Il est également possible de combiner promesse d’achat et promesse de vente. Il convient cependant d’être prudent, car dans ce cas, le vendeur se trouve dans une position plus avantageuse que l’acheteur puisqu’il peut obliger le candidat à acheter. Ce type de construction peut se révéler utile dans certains cas, mais il est conseillé de bien se renseigner au préalable.

Compromis de vente sous seing privé

Après avoir remis une offre bien documentée et si l’option d’achat est levée, il n’est en principe plus nécessaire de signer un compromis de vente sous seing privé. Dans beaucoup d’autres cas cependant, la vente est conclue par ce document.

On appelle ce document "compromis" ou "contrat de vente provisoire", mais ce terme peut être trompeur. Car rien n’est provisoire.
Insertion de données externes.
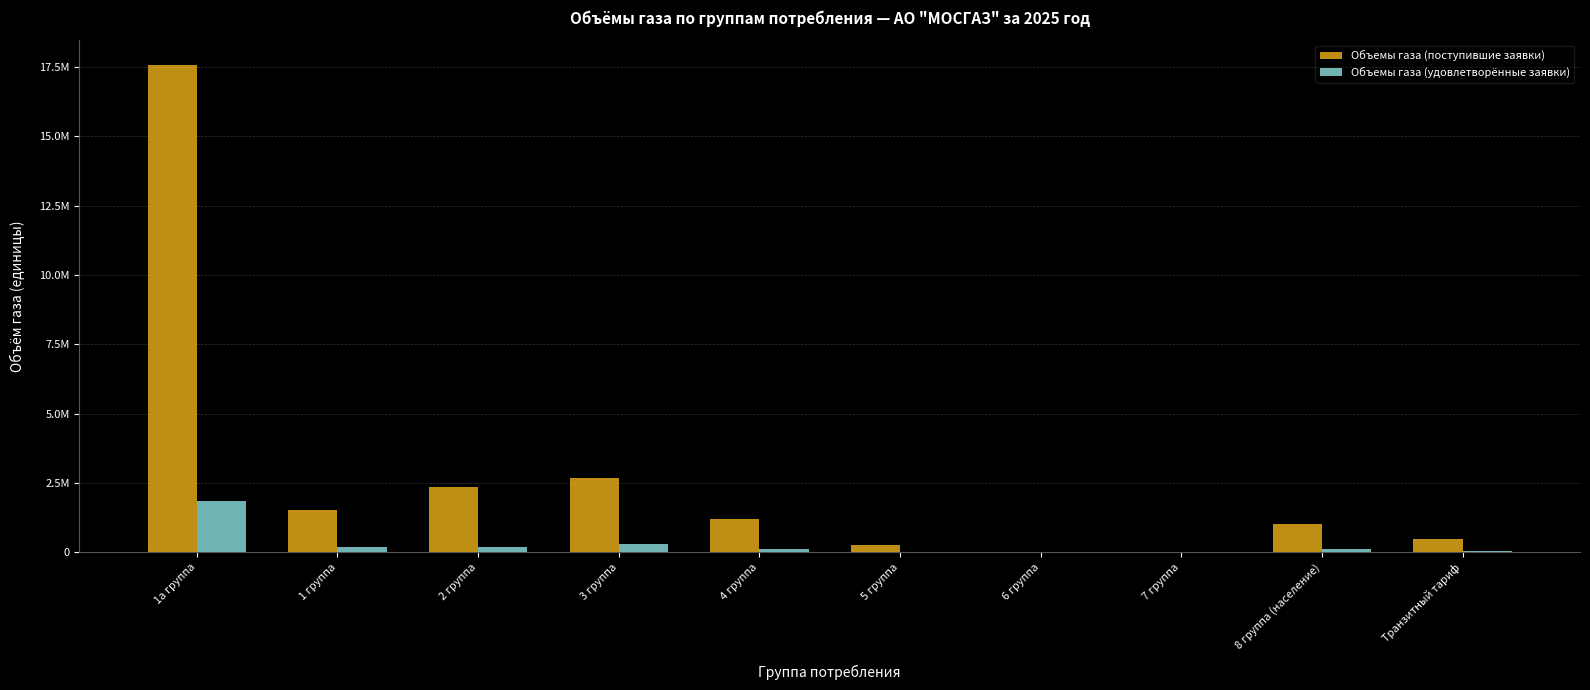

What is the greatest value displayed?

17580978.0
Dès que le vendeur s’est engagé à céder un bien à un acheteur qui accepte le prix demandé, la vente est conclue et définitive. Seule exception: s’il apparaît que la vente n’est pas valable, pour quelque raison que ce soit, aucune des deux parties ne pourra revenir sur sa décision. Les notaires préfèrent dès lors parler de "compromis de vente sous seing privé."

En règle générale, les candidats acheteurs auront déjà contacté une banque pour obtenir une estimation du montant qu’ils peuvent emprunter pour l’achat d’un bien immobilier. L’emprunt ne sera conclu qu’après le choix du bien. Il est courant de reprendre dans le compromis de vente que cette dernière est conditionnée à l’obtention d’un crédit hypothécaire, et de fixer un délai.
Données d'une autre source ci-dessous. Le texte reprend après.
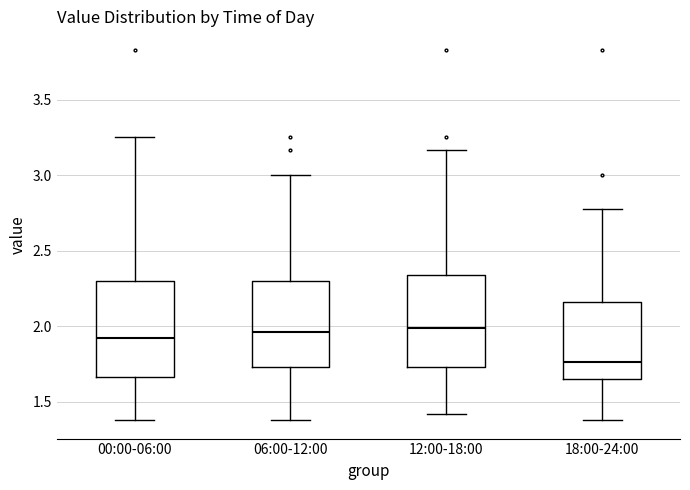

Which box's median line is the lowest?

18:00-24:00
On trouve sur internet de nombreux modèles de compromis de vente sous seing privé. Si vous voulez être certain d’utiliser les formulations correctes, vous pouvez soumettre le document à votre notaire. Ce service est gratuit.

Il est probable que le vendeur demandera un acompte – généralement 10% du montant de la transaction – au moment de la signature du document provisoire. Cette pratique, si elle est courante, n’est cependant pas obligatoire.

Acte notarié

À partir du moment où une option d’achat est levée et le compromis signé, les deux parties essaieront la plupart du temps de signer l’acte notarié dans le délai fiscal de quatre mois, même si ce n’est pas obligatoire.

Informez immédiatement votre notaire. Il examinera une série de conditions afin que le processus se déroule sans problème. Le vendeur est-il l’unique propriétaire du bien et est-il en ordre sur le plan fiscal? L’acheteur dispose-t-il des moyens suffisants? Le bien est-il grevé d’un droit d’usufruit? Est-il classé? Existe-il un droit de préemption? L’acheteur peut-il bénéficier d’une réduction des droits d’enregistrement? Dans la majorité des cas, il n’y a aucun problème, et le vendeur et l’acheteur pourront signer l’acte dans les quatre mois suivant la signature du compromis. Ils peuvent tous deux demander la présence d’un notaire, sans que cela implique un surcoût: dans ce cas, les deux notaires se partagent les honoraires. Si malgré tout un problème survient, la partie en faute peut être tenue, dans certains cas, d’indemniser l’autre partie. Par exemple si l’acheteur n’a pas fourni les efforts nécessaires attendus "d’une personne normalement consciencieuse" pour trouver un crédit hypothécaire. Ou si un tribunal annule la vente parce que le vendeur n’était pas habilité à réaliser la vente.